The destiny instinct, in a way, is a form of racism which attributes certain qualities to certain races. For instance, stating that Africans are inherently corrupt is an affirmation of the destiny instinct. Half a century ago, the sentiment was ripe for much of the Asian continent which was shortly disproven.

Mozambique had been devastated for more than 20 years after attaining independence in 1975. With a GDP per capita of $429 as of 2017, it is one of the poorest countries on earth. However, since 2000 life expectancy has risen while child mortality rates have fallen dramatically. Similar trends can be observed in many other African states.

Rosling had co-written a book with his son and daughter-in-law called Factfulness about the importance of monitoring steady progress: “Keep track of gradual improvements. A small change every year can translate to a huge change over decades.” Citing the example of China, he stated that people’s inability to log incremental change is what prevents them from understanding progress.

Across the African continent, governments have expended more effort into basic education. According to a UNESCO report, primary school enrolment has more than doubled to nearly 150 million between 1990 and 2012. Despite the absence of meaningful curriculum and teachers, today more children are in school than in the fields, setting the precedent for education.

Other trends on the continent have been moving in the right direction over the last decade. Per capita income, foreign investment, agricultural productivity, mobile banking, entrepreneurship and immunization rates are all rising. Poverty, armed conflicts, HIV and malaria are on the decline. According to the UN human development index, 15 African countries have attained medium to very high human development.

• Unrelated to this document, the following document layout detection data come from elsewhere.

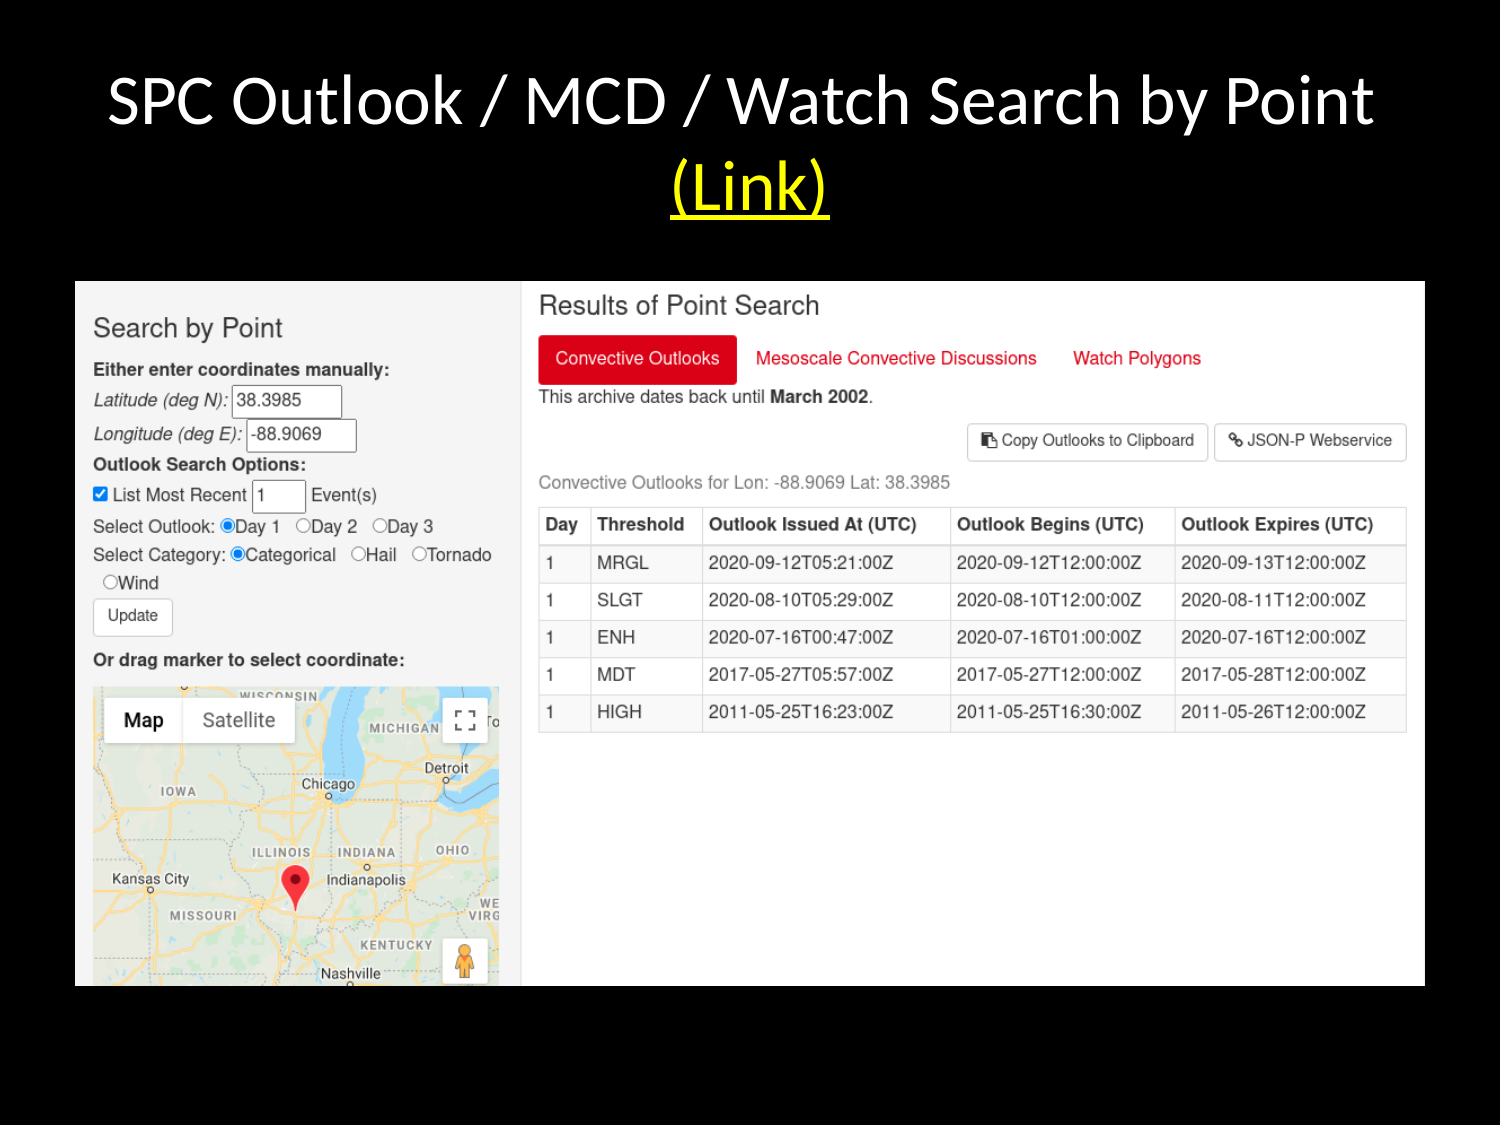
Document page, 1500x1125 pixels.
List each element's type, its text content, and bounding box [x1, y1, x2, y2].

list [74, 281, 1426, 986]
title SPC Outlook / MCD / Watch Search by Point (Link) [75, 45, 1425, 233]
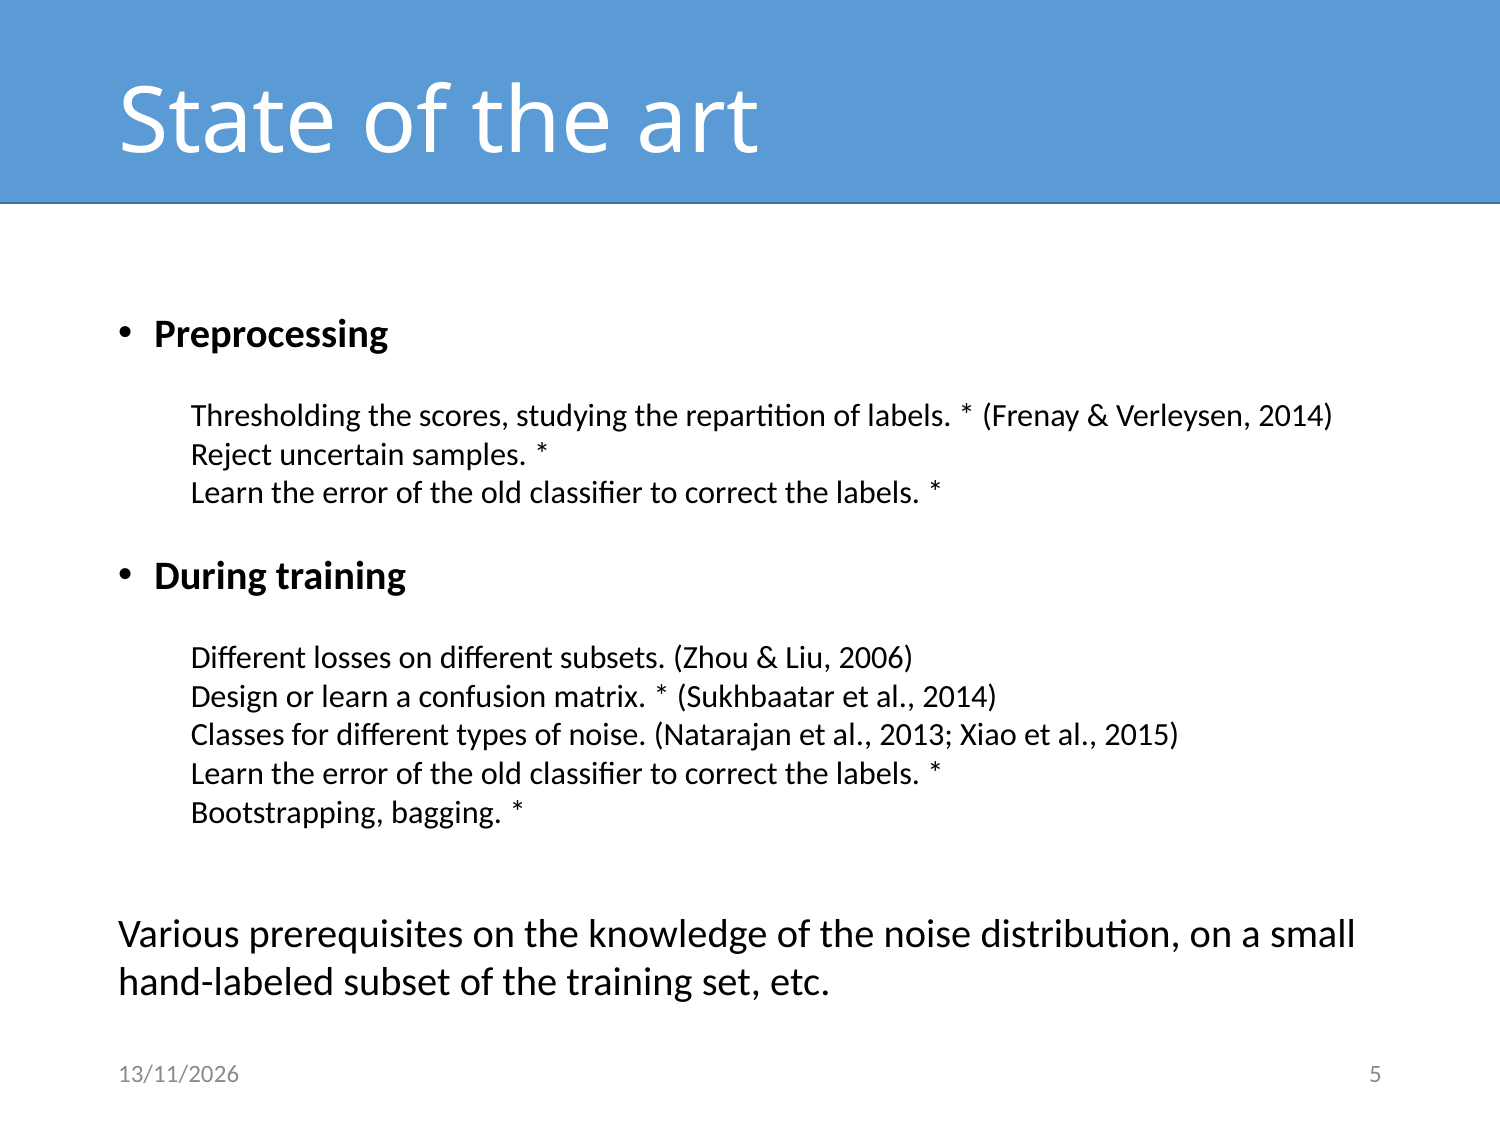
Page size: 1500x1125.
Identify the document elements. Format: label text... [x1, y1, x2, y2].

list Preprocessing Thresholding the scores, studying the repartition of labels. * (Frenay & Verleysen, 2014) Reject uncertain samples. * Learn the error of the old classifier to correct the labels. * During training Different losses on different subsets. (Zhou & Liu, 2006) Design or learn a confusion matrix. * (Sukhbaatar et al., 2014) Classes for different types of noise. (Natarajan et al., 2013; Xiao et al., 2015) Learn the error of the old classifier to correct the labels. * Bootstrapping, bagging. * Various prerequisites on the knowledge of the noise distribution, on a small hand-labeled subset of the training set, etc. [103, 299, 1397, 1014]
title State of the art [103, 13, 1397, 232]
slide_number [103, 1042, 441, 1103]
text_box [0, 0, 1500, 204]
slide_number 5 [1059, 1042, 1397, 1103]
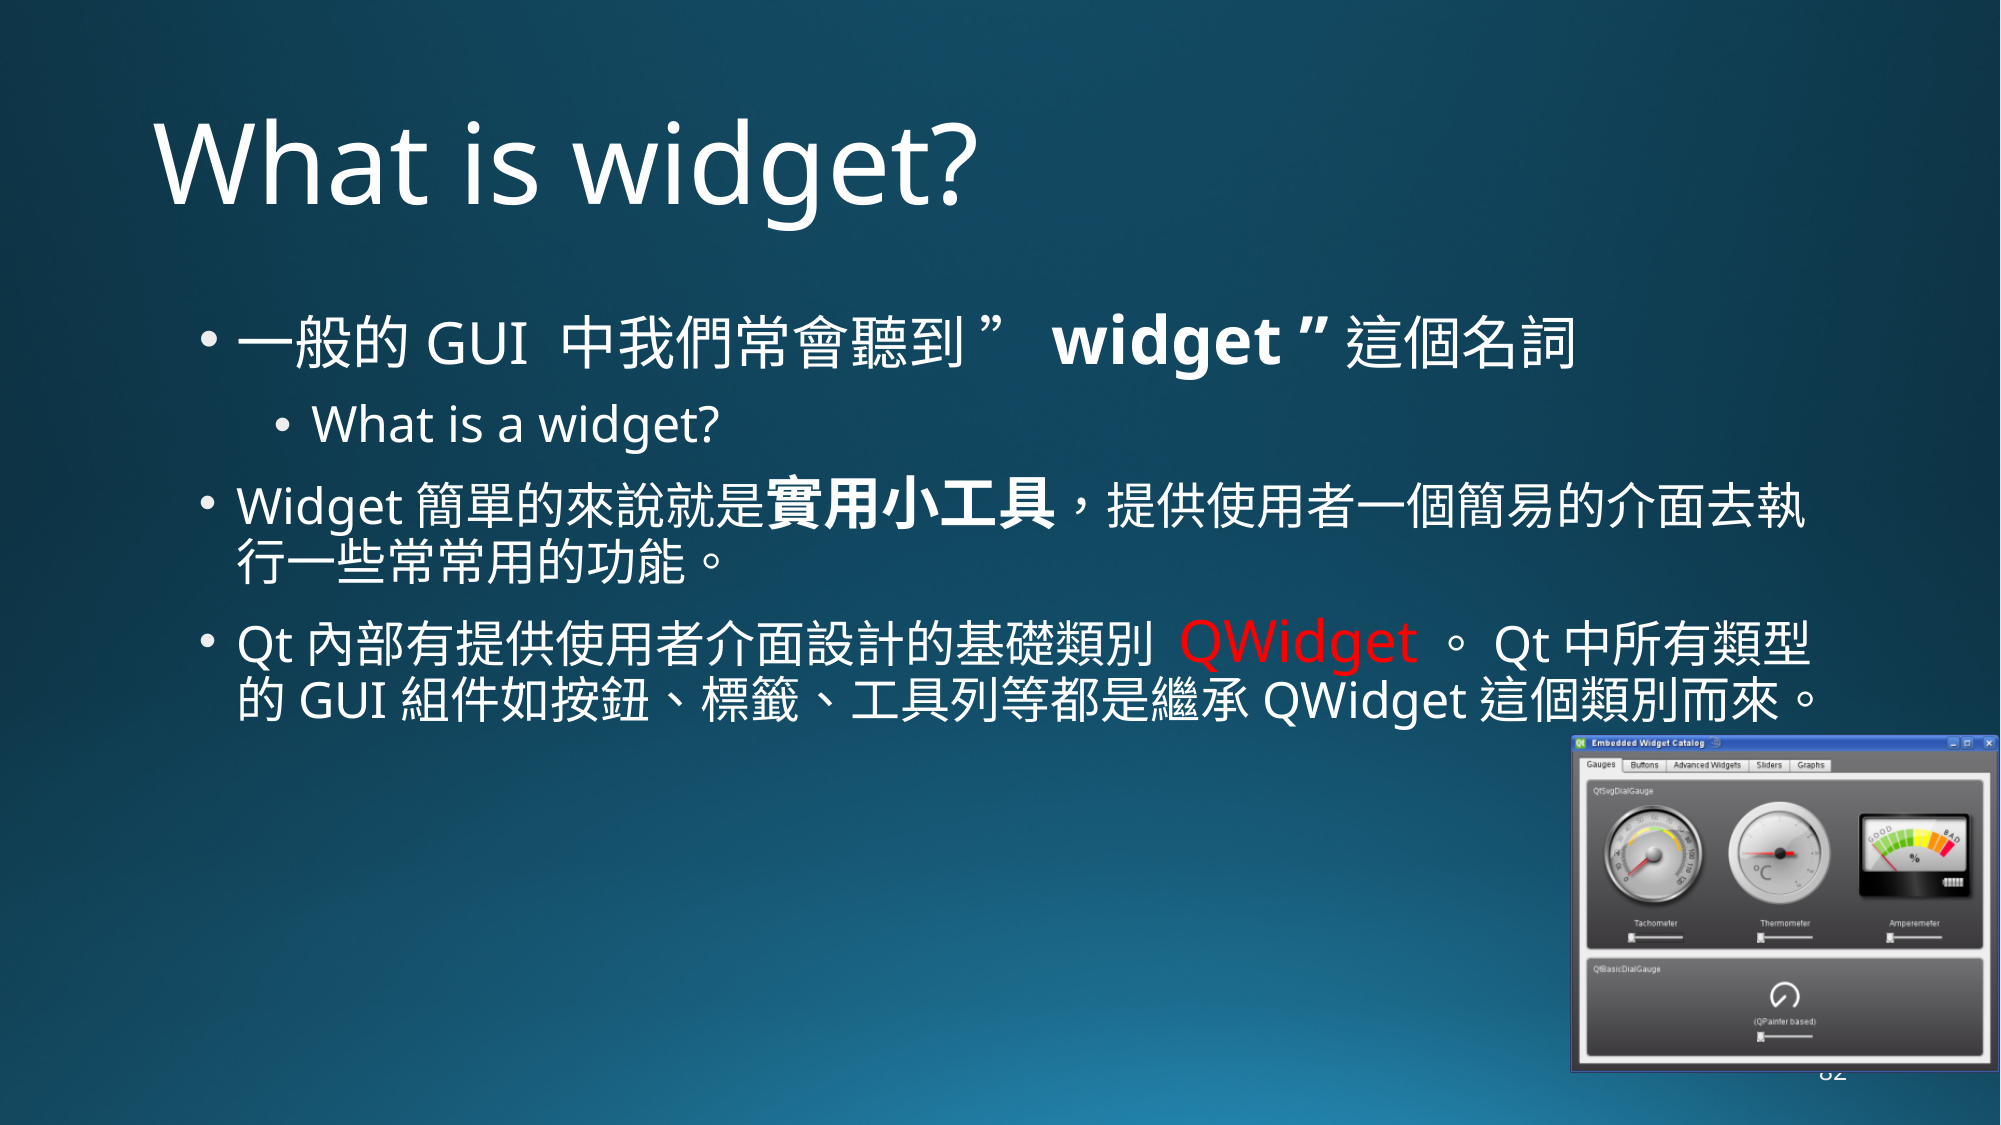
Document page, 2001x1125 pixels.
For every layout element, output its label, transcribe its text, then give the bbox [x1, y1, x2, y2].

According to the World Economic Forum’s global gender gap index 2014, Rwanda now ranks among the top 10 most gender equal societies in the world, in terms of economic and political participation.


Many scholars state that a brutal colonial experience has left African states too fragile to foster development. Within individual countries there are differences in performances across rural and urban sectors. In the global context, the continent is subject to forces beyond its direct control, such as plunges in global oil prices.


Our assessment is that there are abundant opportunities for development in Africa. We believe that research must systematically assess the combined effects of Africa’s population growth, expanding resource needs, environmental degradation and climate change. We feel that Africans need to build on their rich cultural heritage to confront the difficult and complex intergenerational decisions that they face.